Mel’s Muses: Conan The Barbarian #3, Batman and Robin #8, New Avengers #24 and Fantastic Four #605

It’s all about interludes and intermissions this week as a bunch of titles wrapped up their major story arcs last issue and took time off for a little R and R or mini-adventures.

Conan The Barbarian #3. Comic book collectors and connoisseurs, don’t miss this history-making Conan comic book as we go through an entire issue where our favorite sword-wielding Cimmerian doesn’t kill a single person!

After last issue’s sea battle with the pirate queen Belit, writer Brian Wood attempts to offer us a peek into the mind, heart and soul of our young savage barbarian, what makes him tick, his doubts, passions and just about everything else in-between. So did all that work for me? Well, not really. There’s only so much soul-searching I can take in a comic book. After all these years, I’m more used to seeing Conan running his sword through someone’s chest than watching him spend 22 pages discussing his inner feelings or talking things out with the rest of the cast. But it’s still an engaging enough issue and let’s not forget artist Becky Cloonan’s fantastic visuals.

Most old Conan fans would be familiar with creator Robert E. Howard’s original tale featuring Conan and Belit but starting next issue Wood spins his own yarn in a new 3-part arc that takes the happy yet bloodthirsty sea-faring couple back to Messantia. While not exactly a typical Conan story, I suppose this issue does work to kinda set the stage for future tales by exploring the relationship dynamics between the cast. But if you are looking for fantasy action, I suggest you start picking up the series from that issue on.

Batman and Robin #8. It’s time for some family-bonding as Batman and his 10 year-old son take a little time-off to heal some broken bones after Damien’s first (and I’m betting my entire comic book collection that it won’t be his last) kill.

Last issue’s no-holds-barred fight with the villain Nobody ended with Damien killing him in cold blood but not before he gives the boy a bloody beating. Writer Peter J. Tomasi and artist Patrick Gleason have put together an aftermath issue that examines the close relationships between father, son and butler. Yes, Alfred is an important member of the Bat family too.

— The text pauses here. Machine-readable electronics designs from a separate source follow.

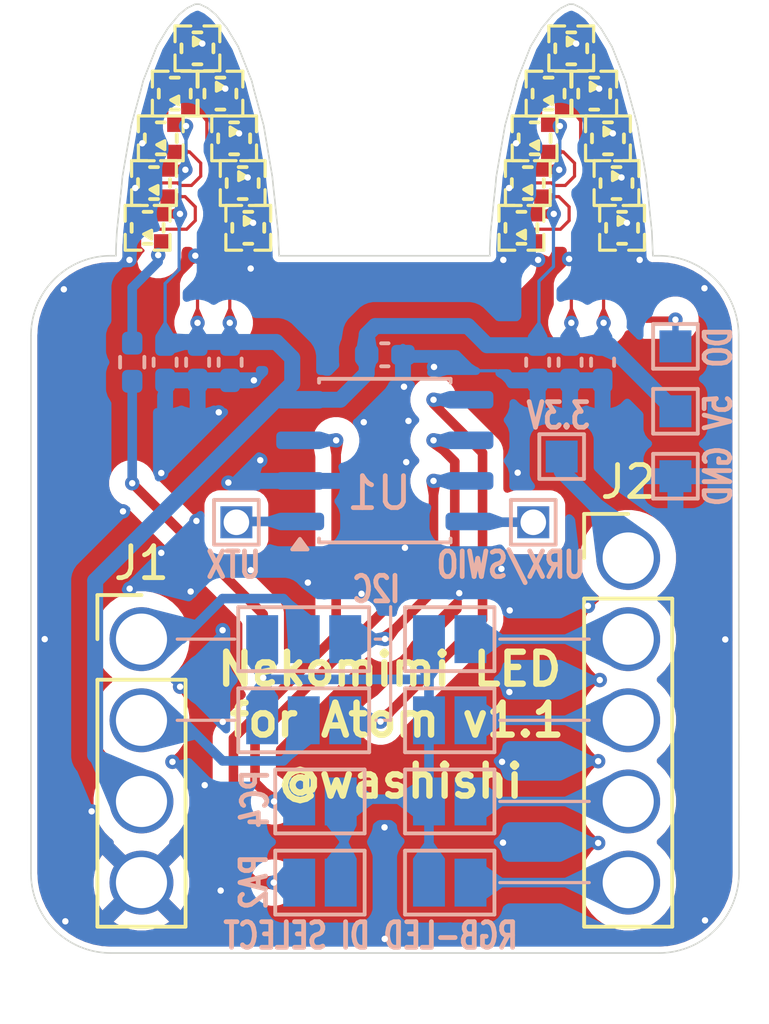
<source format=kicad_pcb>
(kicad_pcb
	(version 20241229)
	(generator "pcbnew")
	(generator_version "9.0")
	(general
		(thickness 1.6)
		(legacy_teardrops no)
	)
	(paper "A4")
	(layers
		(0 "F.Cu" signal)
		(2 "B.Cu" signal)
		(9 "F.Adhes" user "F.Adhesive")
		(11 "B.Adhes" user "B.Adhesive")
		(13 "F.Paste" user)
		(15 "B.Paste" user)
		(5 "F.SilkS" user "F.Silkscreen")
		(7 "B.SilkS" user "B.Silkscreen")
		(1 "F.Mask" user)
		(3 "B.Mask" user)
		(17 "Dwgs.User" user "User.Drawings")
		(19 "Cmts.User" user "User.Comments")
		(21 "Eco1.User" user "User.Eco1")
		(23 "Eco2.User" user "User.Eco2")
		(25 "Edge.Cuts" user)
		(27 "Margin" user)
		(31 "F.CrtYd" user "F.Courtyard")
		(29 "B.CrtYd" user "B.Courtyard")
		(35 "F.Fab" user)
		(33 "B.Fab" user)
		(39 "User.1" user)
		(41 "User.2" user)
		(43 "User.3" user)
		(45 "User.4" user)
	)
	(setup
		(pad_to_mask_clearance 0)
		(allow_soldermask_bridges_in_footprints no)
		(tenting front back)
		(grid_origin 101.6 101.6)
		(pcbplotparams
			(layerselection 0x00000000_00000000_55555555_5755f5ff)
			(plot_on_all_layers_selection 0x00000000_00000000_00000000_00000000)
			(disableapertmacros no)
			(usegerberextensions no)
			(usegerberattributes yes)
			(usegerberadvancedattributes yes)
			(creategerberjobfile yes)
			(dashed_line_dash_ratio 12.000000)
			(dashed_line_gap_ratio 3.000000)
			(svgprecision 4)
			(plotframeref no)
			(mode 1)
			(useauxorigin no)
			(hpglpennumber 1)
			(hpglpenspeed 20)
			(hpglpendiameter 15.000000)
			(pdf_front_fp_property_popups yes)
			(pdf_back_fp_property_popups yes)
			(pdf_metadata yes)
			(pdf_single_document no)
			(dxfpolygonmode yes)
			(dxfimperialunits yes)
			(dxfusepcbnewfont yes)
			(psnegative no)
			(psa4output no)
			(plot_black_and_white yes)
			(sketchpadsonfab no)
			(plotpadnumbers no)
			(hidednponfab no)
			(sketchdnponfab yes)
			(crossoutdnponfab yes)
			(subtractmaskfromsilk no)
			(outputformat 1)
			(mirror no)
			(drillshape 1)
			(scaleselection 1)
			(outputdirectory "")
		)
	)
	(net 0 "")
	(net 1 "Net-(JP1-A)")
	(net 2 "Net-(LED1-DO)")
	(net 3 "GND")
	(net 4 "+5V")
	(net 5 "Net-(LED2-DO)")
	(net 6 "Net-(LED3-DO)")
	(net 7 "Net-(LED4-DO)")
	(net 8 "Net-(LED5-DO)")
	(net 9 "Net-(LED6-DO)")
	(net 10 "Net-(LED7-DO)")
	(net 11 "Net-(LED8-DO)")
	(net 12 "Net-(LED10-DI)")
	(net 13 "Net-(LED10-DO)")
	(net 14 "Net-(LED11-DO)")
	(net 15 "Net-(LED12-DO)")
	(net 16 "Net-(LED13-DO)")
	(net 17 "Net-(LED14-DO)")
	(net 18 "Net-(LED15-DO)")
	(net 19 "Net-(LED16-DO)")
	(net 20 "Net-(LED17-DO)")
	(net 21 "/CH32V_PA2")
	(net 22 "/CH32V_PC4")
	(net 23 "/SDA")
	(net 24 "/SWIO{slash}URX")
	(net 25 "/UTX")
	(net 26 "/SCL")
	(net 27 "/G21{slash}G39{slash}SCL")
	(net 28 "/G25{slash}G38{slash}SDA")
	(net 29 "/G22{slash}G5")
	(net 30 "/G19{slash}G6")
	(net 31 "/G23{slash}G7")
	(net 32 "/G33{slash}G8")
	(net 33 "+3.3V")
	(net 34 "Net-(LED1-DI)")
	(net 35 "Net-(LED18-DO)")
	(footprint "Library:LED XL-1010RGBC-WS2812B" (layer "F.Cu") (at 108.8538 87.325367))
	(footprint "Library:LED XL-1010RGBC-WS2812B" (layer "F.Cu") (at 105.87695 88.725 180))
	(footprint "Library:LED XL-1010RGBC-WS2812B" (layer "F.Cu") (at 109.029 88.725))
	(footprint "Library:LED XL-1010RGBC-WS2812B" (layer "F.Cu") (at 94.17195 88.725 180))
	(footprint "Library:LED XL-1010RGBC-WS2812B" (layer "F.Cu") (at 106.72695 84.525367 180))
	(footprint "Library:LED XL-1010RGBC-WS2812B" (layer "F.Cu") (at 94.585 85.925 180))
	(footprint "Library:PinSocket_1x05_P2.54mm_Vertical_Hole1.6" (layer "F.Cu") (at 109.22 99.06))
	(footprint "Library:LED XL-1010RGBC-WS2812B" (layer "F.Cu") (at 96.8815 85.925))
	(footprint "Library:LED XL-1010RGBC-WS2812B" (layer "F.Cu") (at 108.5865 85.925367))
	(footprint "Library:LED XL-1010RGBC-WS2812B" (layer "F.Cu") (at 95.732 83.108352))
	(footprint "Library:LED XL-1010RGBC-WS2812B" (layer "F.Cu") (at 95.02195 84.525 180))
	(footprint "Library:LED XL-1010RGBC-WS2812B" (layer "F.Cu") (at 97.324 88.725))
	(footprint "Library:PinSocket_1x04_P2.54mm_Vertical_Hole1.6" (layer "F.Cu") (at 93.98 101.6))
	(footprint "Library:LED XL-1010RGBC-WS2812B" (layer "F.Cu") (at 106.29 85.925367 180))
	(footprint "Library:LED XL-1010RGBC-WS2812B" (layer "F.Cu") (at 96.45195 84.525))
	(footprint "Library:LED XL-1010RGBC-WS2812B" (layer "F.Cu") (at 107.437 83.108719))
	(footprint "Library:LED XL-1010RGBC-WS2812B" (layer "F.Cu") (at 94.37195 87.325 180))
	(footprint "Library:LED XL-1010RGBC-WS2812B" (layer "F.Cu") (at 97.1488 87.325))
	(footprint "Library:LED XL-1010RGBC-WS2812B" (layer "F.Cu") (at 108.15695 84.525367))
	(footprint "Library:LED XL-1010RGBC-WS2812B" (layer "F.Cu") (at 106.07695 87.325367 180))
	(footprint "Package_SO:JEITA_SOIC-8_3.9x4.9mm_P1.27mm" (layer "B.Cu") (at 101.6 96.012))
	(footprint "Capacitor_SMD:C_0402_1005Metric_Pad0.74x0.62mm_HandSolder" (layer "B.Cu") (at 108.418 92.9325 -90))
	(footprint "Capacitor_SMD:C_0402_1005Metric_Pad0.74x0.62mm_HandSolder" (layer "B.Cu") (at 96.755986 92.9325 -90))
	(footprint "Jumper:SolderJumper-2_P1.3mm_Open_Pad1.0x1.5mm" (layer "B.Cu") (at 99.568 109.22 180))
	(footprint "Capacitor_SMD:C_0402_1005Metric_Pad0.74x0.62mm_HandSolder"
		(layer "B.Cu")
		(uuid "2ae5ba4a-269e-470b-953d-44760c5a3642")
		(at 106.386 92.9325 -90)
		(descr "Capacitor SMD 0402 (1005 Metric), square (rectangular) end terminal, IPC-7351 nominal with elongated pad for handsoldering. (Body size source: IPC-SM-782 page 76, https://www.pcb-3d.com/wordpress/wp-content/uploads/ipc-sm-782a_amendment_1_and_2.pdf), generated with kicad-footprint-generator")
		(tags "capacitor handsolder")
		(property "Reference" "C6"
			(at 1.9725 -0.062 90)
			(layer "B.SilkS")
			(hide yes)
			(uuid "b1e87660-3846-4b38-a851-9c91fc8b7350")
			(effects
				(font
					(size 1 1)
					(thickness 0.15)
				)
				(justify mirror)
			)
		)
		(property "Value" "0.1uF"
			(at 2.032 -1.016 0)
			(layer "B.Fab")
			(uuid "7cab1aac-8e7c-440e-b990-f615c9b14c38")
			(effects
				(font
					(size 1 1)
					(thickness 0.15)
				)
				(justify mirror)
			)
		)
		(property "Datasheet" "~"
			(at 0 0 90)
			(layer "B.Fab")
			(hide yes)
			(uuid "724a30dc-7954-49b1-a736-dd5f92ececc4")
			(effects
				(font
					(size 1.27 1.27)
					(thickness 0.15)
				)
				(justify mirror)
			)
		)
		(property "Description" "Unpolarized capacitor"
			(at 0 0 90)
			(layer "B.Fab")
			(hide yes)
			(uuid "88b37005-b1fe-46f5-bbde-6c4cd60cd63b")
			(effects
				(font
					(size 1.27 1.27)
					(thickness 0.15)
				)
				(justify mirror)
			)
		)
		(property ki_fp_filters "C_*")
		(path "/5655f317-2120-4116-874d-2e1b2db8f1de")
		(sheetname "/")
		(sheetfile "Nekomimi_atom.kicad_sch")
		(attr smd)
		(fp_line
			(start -0.115835 0.36)
			(end 0.115835 0.36)
			(stroke
				(width 0.12)
				(type solid)
			)
			(layer "B.SilkS")
			(uuid "d2c16ef7-1704-4bec-aa10-500bff4f4055")
		)
		(fp_line
			(start -0.115835 -0.36)
			(end 0.115835 -0.36)
			(stroke
				(width 0.12)
				(type solid)
			)
			(layer "B.SilkS")
			(uuid "038d78ac-0493-4b02-8087-25bf1010bbdf")
		)
		(fp_line
			(start -1.09 0.46)
			(end 1.09 0.46)
			(stroke
				(width 0.05)
				(type solid)
			)
			(layer "B.CrtYd")
			(uuid "d34f7b5f-9b45-416a-ad6a-b8cc3587afe9")
		)
		(fp_line
			(start 1.09 0.46)
			(end 1.09 -0.46)
			(stroke
				(width 0.05)
				(type solid)
			)
			(layer "B.CrtYd")
			(uuid "0b301aae-23bd-4a63-80e1-953ae01b0576")
		)
		(fp_line
			(start -1.09 -0.46)
			(end -1.09 0.46)
			(stroke
				(width 0.05)
				(type solid
... [486998 chars truncated]
</source>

Quieter moments that remind everyone, including readers, the motivations behind Batman’s war on crime as well as reinforces his strict no-killing rule.

Tomasi has also done a remarkable job fleshing out Damien’s character over the last eight issues, and I’m really anxious to see how he develops the kid even more in the upcoming Night of the Owls crossover with all the other Bat titles.

New Avengers #24. I bet most of you thought this was gonna be an Avengers vs. X-Men continuation, well, you are wrong! Don’t let that Mike Deodato cover fool you! Hah, this issue actually takes place before the last page of Avengers vs. X-Men #1 and in fact ends with that same scene of the Avengers getting ready for a throw down with the X-Men in Utopia.

What you get is writer Brian Bendis wrapping up the Osborn’s Dark Avengers storyline and specifically deals with Luke Cage’s strained relationship with his wife Jessica. So yah, it’s a talky issue and no one hits anyone or anything. But it’s Bendis and he gets away with stuff like this.

Pick this one up only if you are huge Avengers fan and not if you are expecting any real developments in the Avengers vs. X-Men saga.

Fantastic Four #605. Saving the best for last, this is probably my best pick among the week’s ‘filler’ issues. The epic space confrontation between Galactus, the Celestials, the Kree, the Inhumans, the Negative Zone nasties, the Fantastic Four, the Avengers, (did I miss anyone?) is finally over. The good guys won and having “successfully rewritten the future”, Reed Richards decides to take a trip with his father Nathaniel to the future just because he’s curious. Really.

Well, I’ll try to avoid any major spoilers but it’s got to do with his best friend and teammate Ben Grimm, the Thing. Thanks to a serum developed by the kids of the Future Foundation, Grimm can now revert to his human form for approximately one week every year. As Richards delves further and further into the future, we learn the true reason behind the time travel mission and it’s a bit of a tearjerker.

Writer Jonathan Hickman has nailed the close relationship between Richards and Grimm perfectly. It felt believable and genuine. Artist Ron Garney also delivered some excellent expressions capturing the strong emotions between the characters. Richards and Grimm, two men who have been through so much together, it’s a cosmic level bromance and my favorite Hickman issue so far.


Melvin Yong has worked way too long in the media and advertising industry. He now spends his time with his family, writing short horror stories and playing lots of board games.